John McClenahen | Former Senior Editor, IndustryWeek

 John S. McClenahen, is an occasional essayist on the Web site of IndustryWeek, the executive management publication from which he retired in 2006. He began his journalism career as a broadcast journalist at Westinghouse Broadcasting’s KYW in Cleveland, Ohio. In May 1967, he joined Penton Media Inc. in Cleveland and in September 1967 was transferred to Washington, DC, the base from which for nearly 40 years he wrote primarily about national and international economics and politics, and corporate social responsibility.
      
      McClenahen, a native of Ohio now residing in Maryland, is an award-winning writer and photographer. He is the author of three books of poetry, most recently An Unexpected Poet (2013), and several books of photographs, including Black, White, and Shades of Grey (2014). He also is the author of a children’s book, Henry at His Beach (2014).
      
      His photograph “Provincetown: Fog Rising 2004” was selected for the Smithsonian Institution’s 2011 juried exhibition Artists at Work and displayed in the S. Dillon Ripley Center at the Smithsonian Institution in Washington, D.C., from June until October 2011. Five of his photographs are in the collection of St.

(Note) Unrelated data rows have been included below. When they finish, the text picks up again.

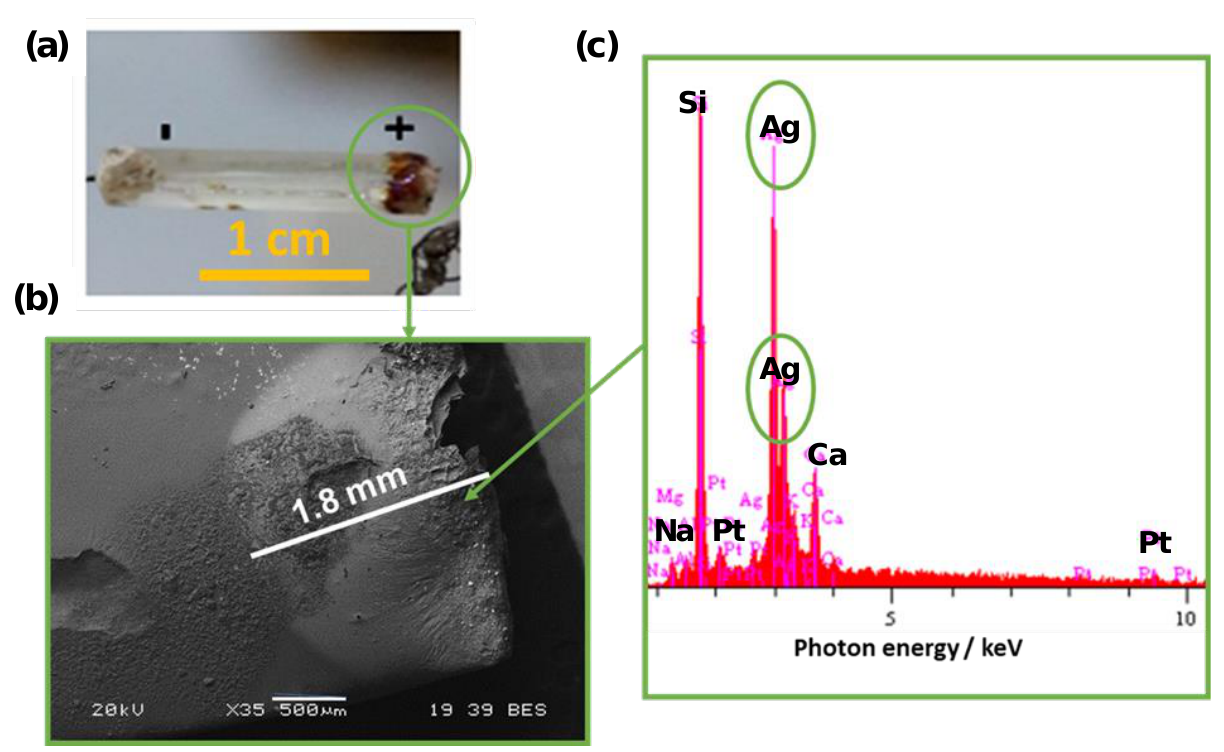
Figure 11. ( a ) Picture of an Ag-plated sample after flash treatment at 2 mA mm − 2 , where a brownish region is visible at the anode (+). ( b ) SEM micrograph and ( c ) EDXS spectrum of its anodic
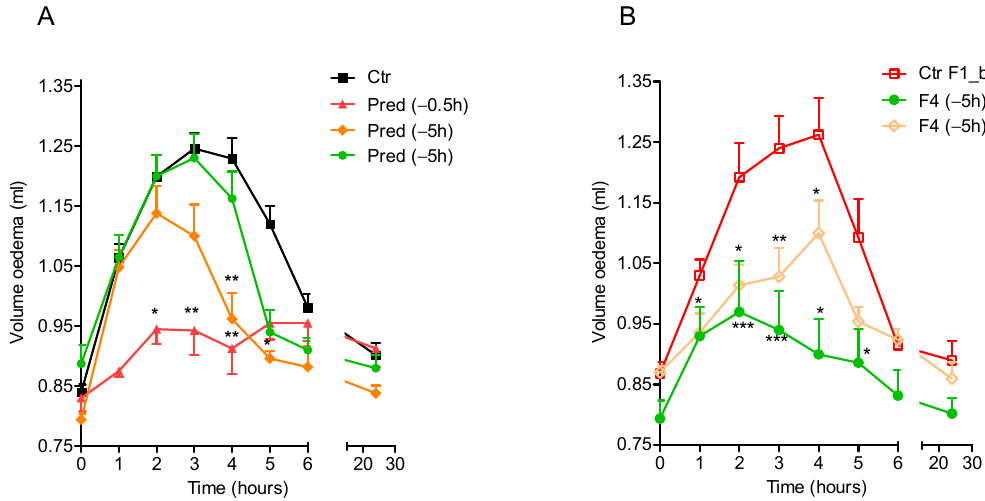
Figure 5. Oedema volume reduction obtained by administering per os pure prednisolone, Pred (Panel A), and #F4 (Panel B) at di ff erent time points (0.5, 5, or 15 h) to rats before carrageenan injection, compared with the control; mean ± SEM ( n = 4 animals per group). Panel A: black square → control group, Ctr, receiving as control 1 mL of methylcellulose (MC) 0.5% w / v; red triangle → group Pred ( − 0.5 h), receiving prednisolone half an hour before carrageenan injection; orange diamond → group Pred ( − 5 h), receiving prednisolone 5 h before carrageenan injection; green circle → group Pred ( − 15 h) receiving prednisolone 15 h before carrageenan injection. Panel B: empty red square → control group, Ctr F1_b, receiving as control blank beads; green circle → group F4 ( − 5 h), receiving #F4 5 h before carrageenan injection; empty pink diamond → group F4 ( − 15 h), receiving #F4 15 h before carrageenan injection. * p < 0.05, ** p < 0.01 compared to control.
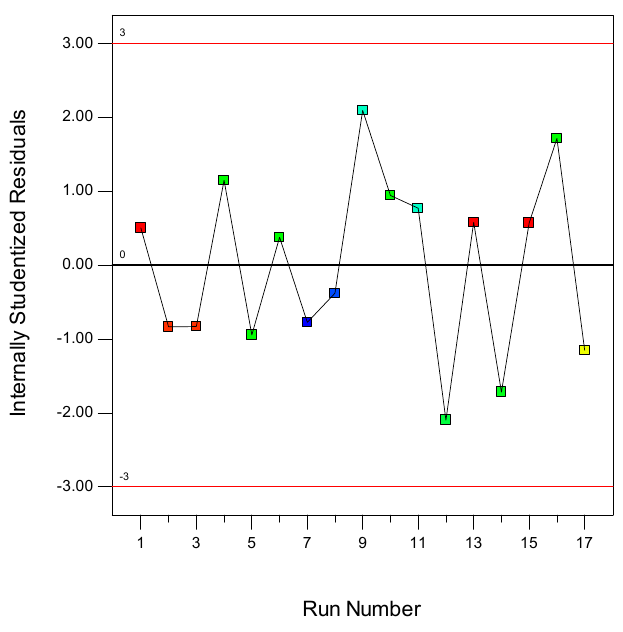
Figure 9 . Residual versus run order plot . Figure 9. Residual versus run order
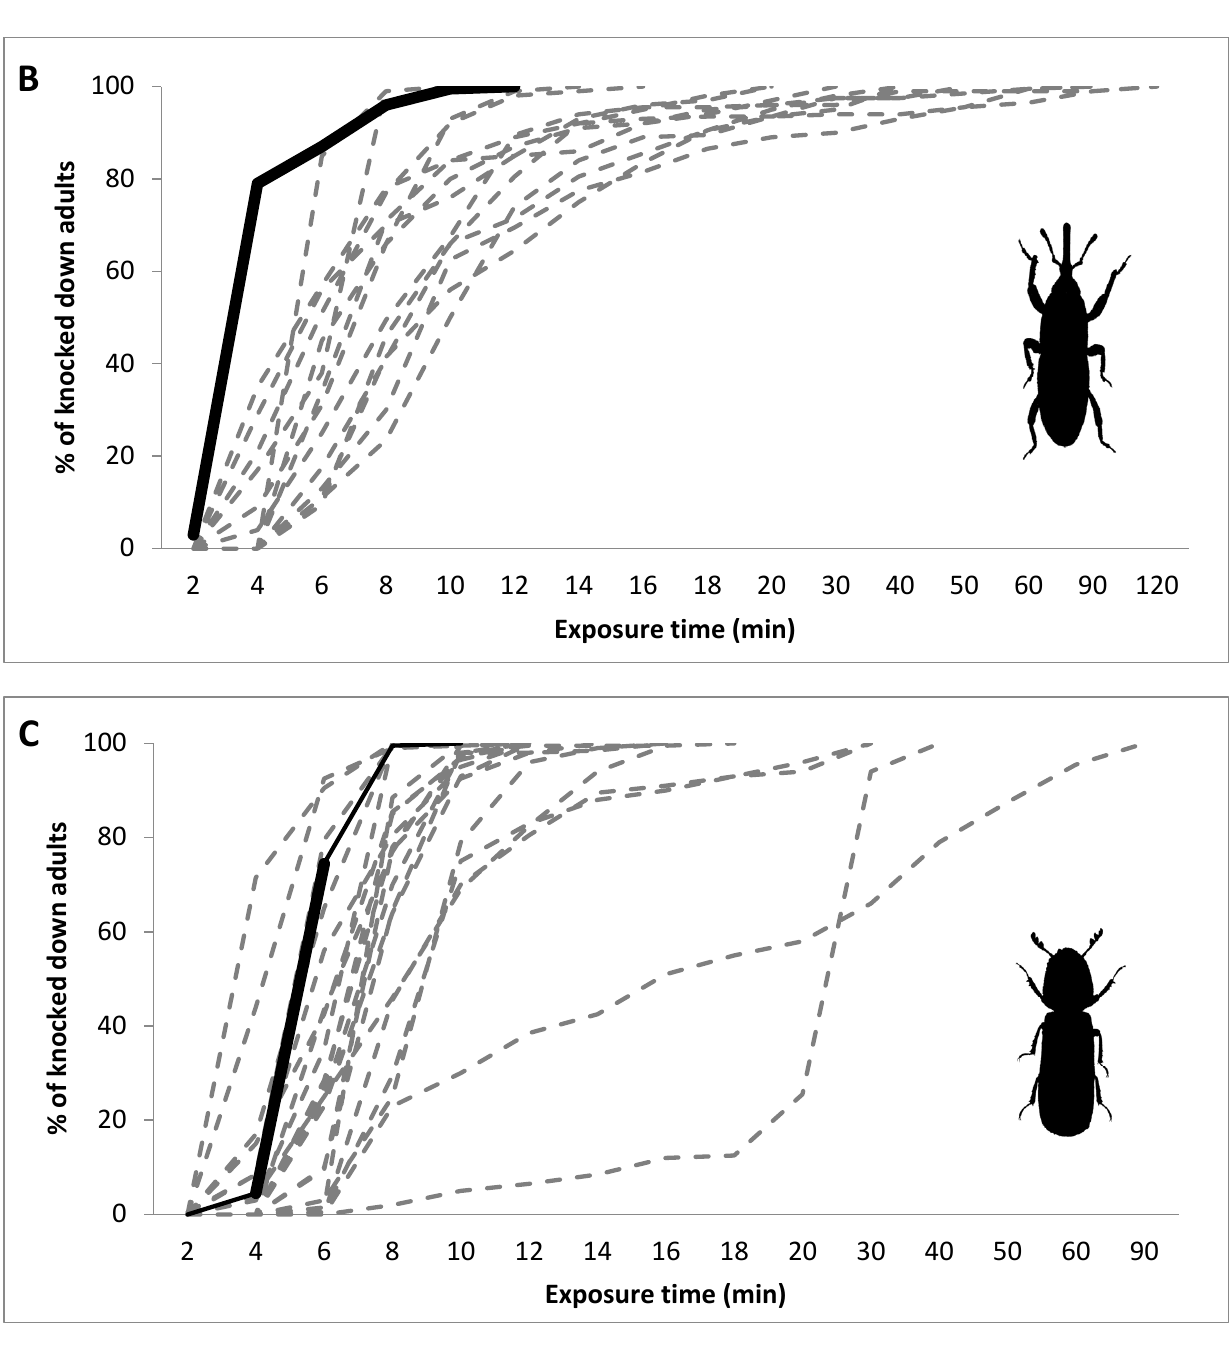
Figure 1. ( A – C ) Percentage of knocked down adults of different populations of the three tested species of stored-product pests ( A — O. surinamensis ; B — S. oryzae ; C — R. dominica ) after exposure to phosphine at 3000 ppm for different observation intervals (in minutes). The black, solid line shows the benchmark values for the laboratory population; the grey, dashed lines show the values for the field populations.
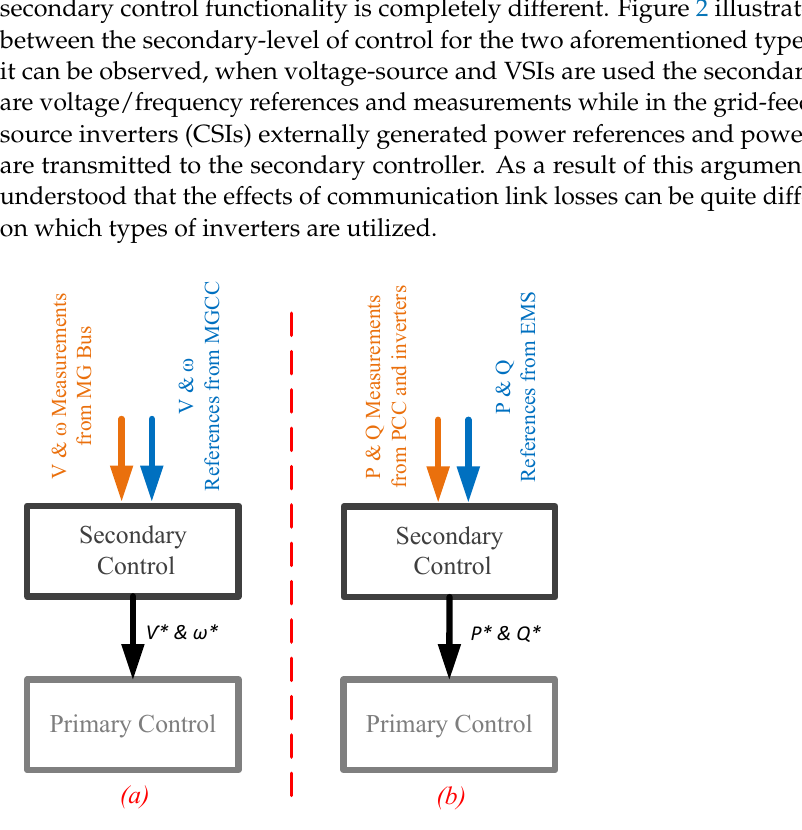
Figure 2. Secondary control for different types of inverters. ( a ) Grid-forming and VSI. ( b ) Grid-feeding and CSI. The values with a star superscript represent secondary control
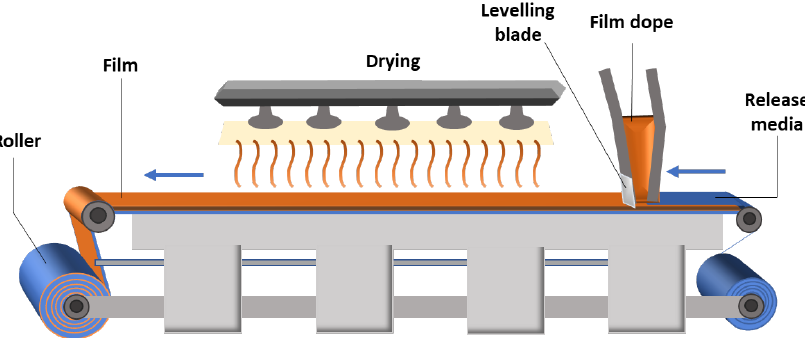
Figure 9. Scheme of industrial production of a polymeric film using the solvent casting technique (adapted from [168]).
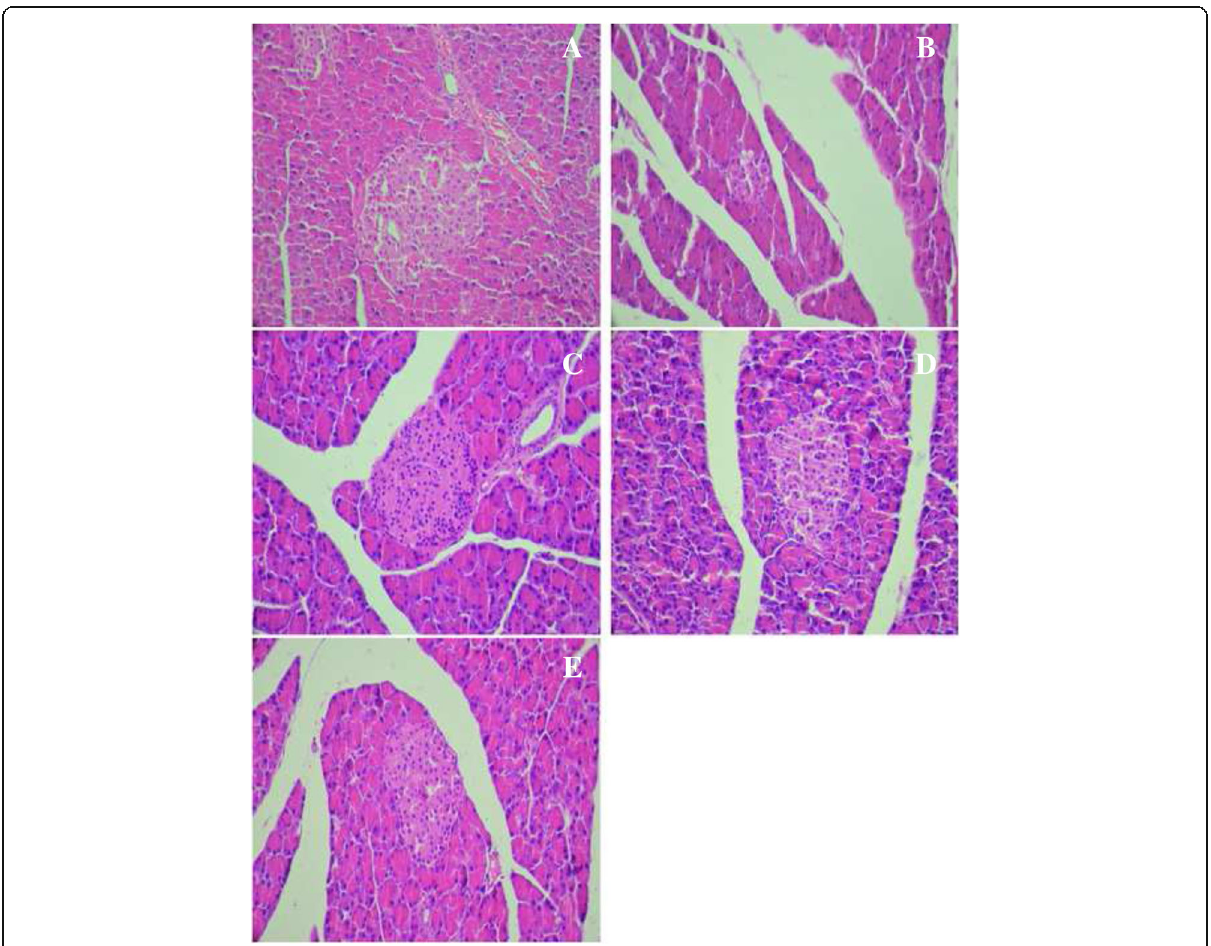
Fig. 9 Histopathological studies of pancreas in experimental groups of rats. a Section of the pancreas from a control rats showing normal β -cells of pancreas; ( b ) alloxan-diabetic rat a moderate β -cells atrophy; ( c-d ) alloxan-diabetic rat treated with the ethanol extract from leaves of C. scolymus at a doses of (200 mg/kg-400 mg/kg) and ( e ); alloxan-diabetic rat treated with acarbose, a partial protective action was shown (H&E ×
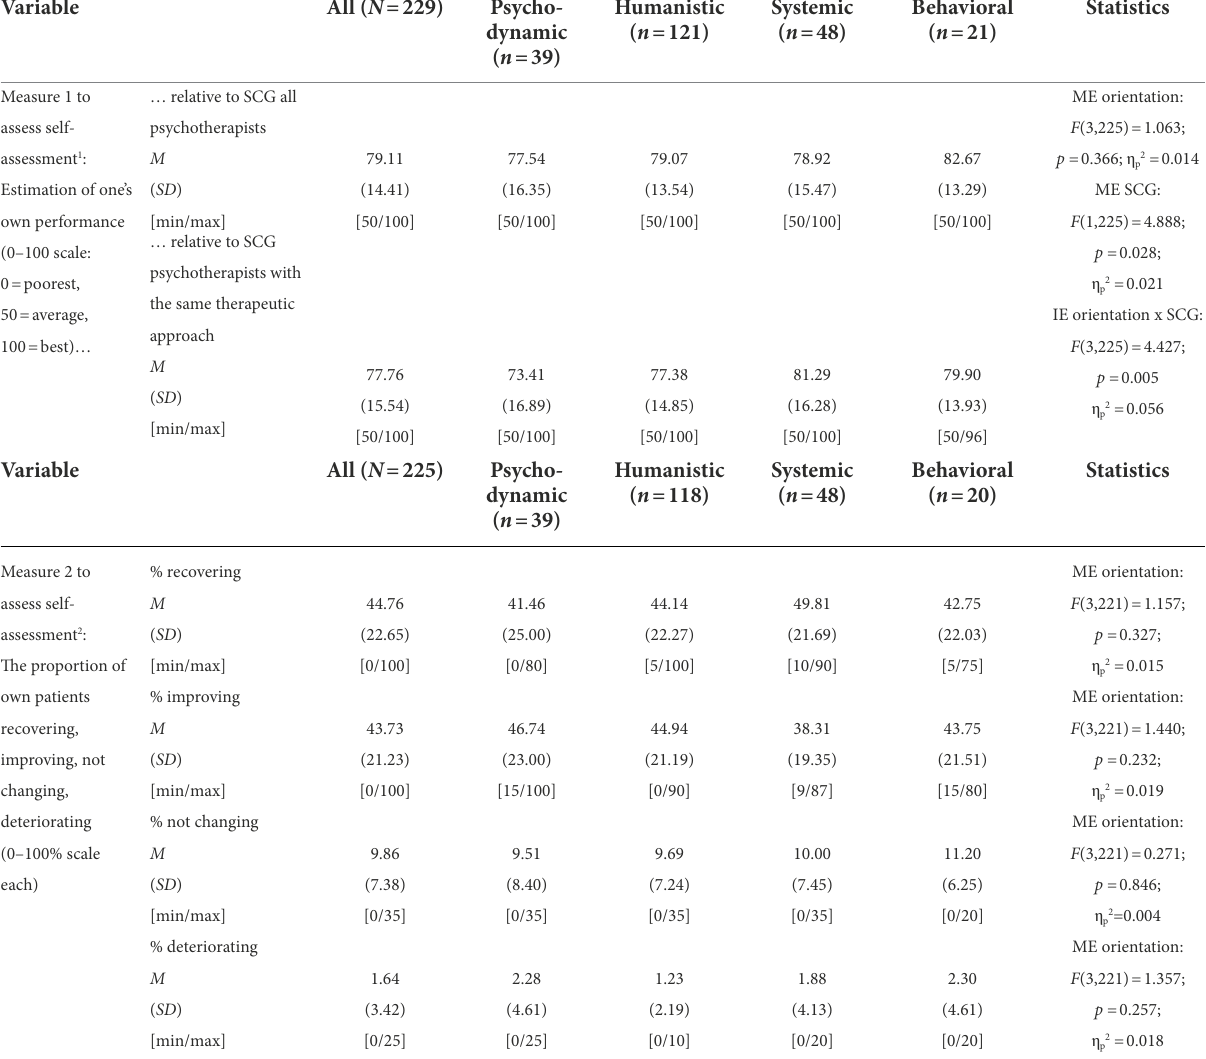
TABLE 2 Results for the two measures of the self-assessment bias.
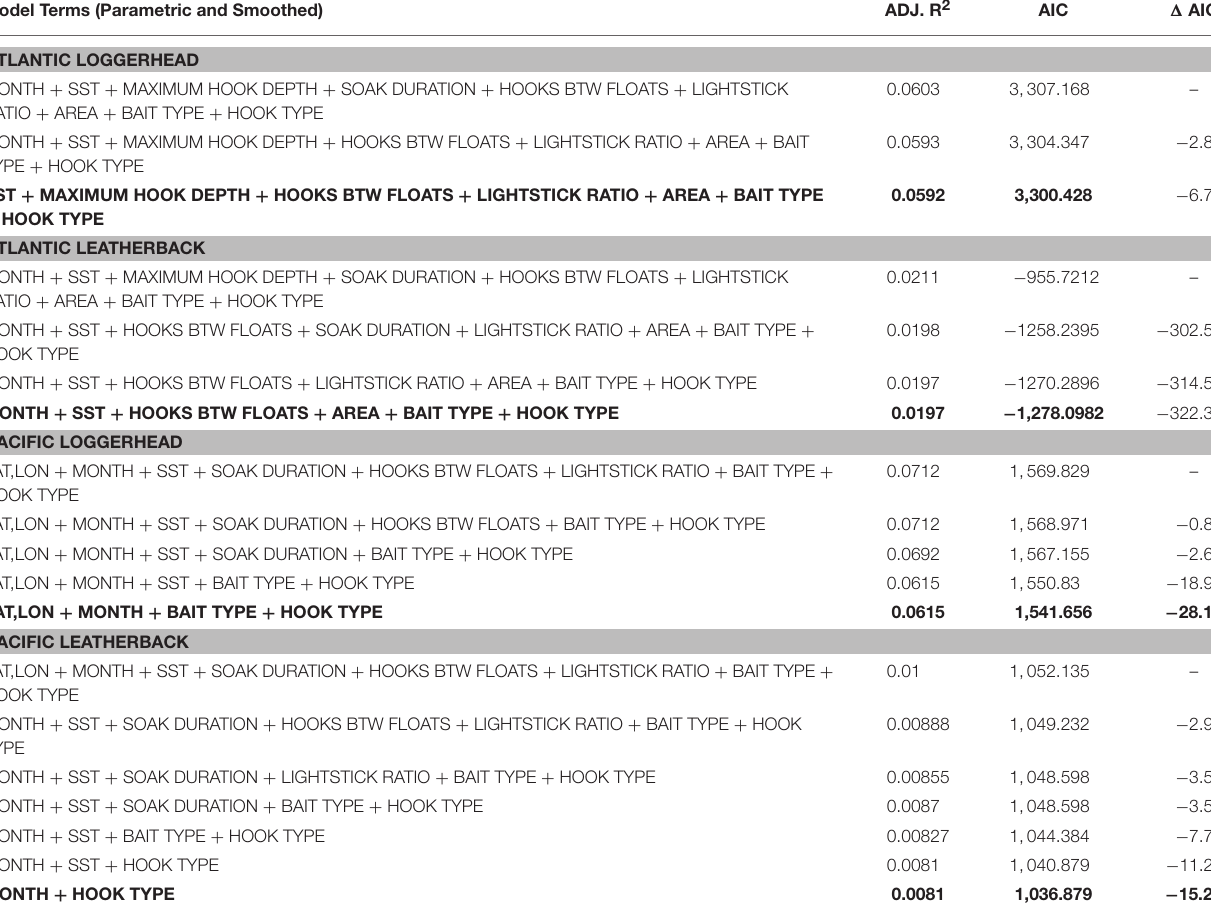
TABLE A1 | GAMM best-fit model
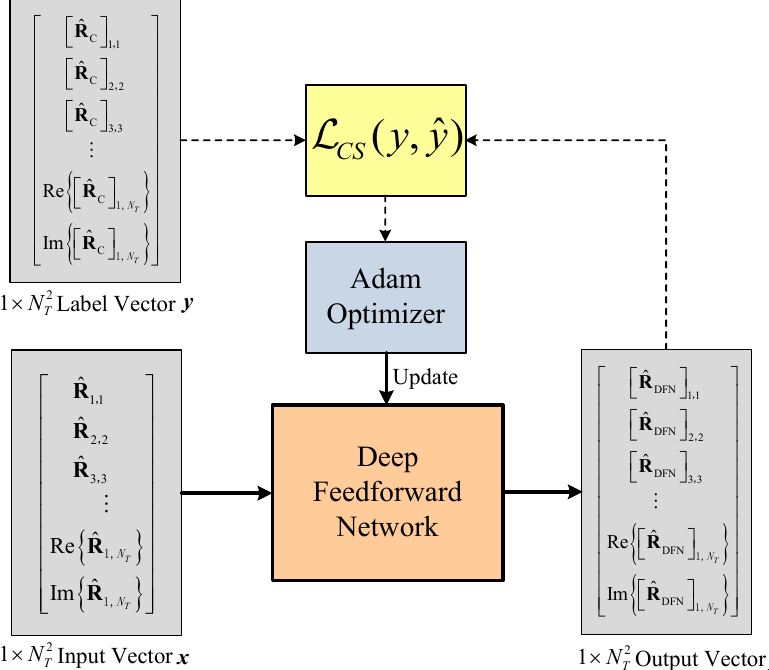
Figure 6. Block diagram of the DFN training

Lawrence University and displayed on campus in Canton, New York.
      
      John McClenahen’s essay “Incorporating America: Whitman in Context” was designated one of the five best works published in The Journal of Graduate Liberal Studies during the twelve-year editorship of R. Barry Leavis of Rollins College. John McClenahen’s several journalism prizes include the coveted Jesse H. Neal Award. He also is the author of the commemorative poem “Upon 50 Years,” celebrating the fiftieth anniversary of the founding of Wolfson College Cambridge, and appearing in “The Wolfson Review.”
      
      John McClenahen received a B.A. (English with a minor in government) from St. Lawrence University, an M.A., (English) from Western Reserve University, and a Master of Arts in Liberal Studies from Georgetown University, where he also pursued doctoral studies. At St. Lawrence University, he was elected to academic honor societies in English and government and to Omicron Delta Kappa, the University’s highest undergraduate honor. John McClenahen was a participant in the 32nd Annual Wharton Seminars for Journalists at the Wharton School at the University of Pennsylvania in Philadelphia. During the Easter Term of the 1986 academic year, John McClenahen was the first American to hold a prestigious Press Fellowship at Wolfson College, Cambridge, in the United Kingdom.
      
      John McClenahen has served on the Editorial Board of Confluence: The Journal of Graduate Liberal Studies and was co-founder and first editor of Liberal Studies at Georgetown. He has been a volunteer researcher on the William Steinway Diary Project at the Smithsonian Institution, Washington, D.C., and has been an assistant professorial lecturer at The George Washington University in Washington, D.C.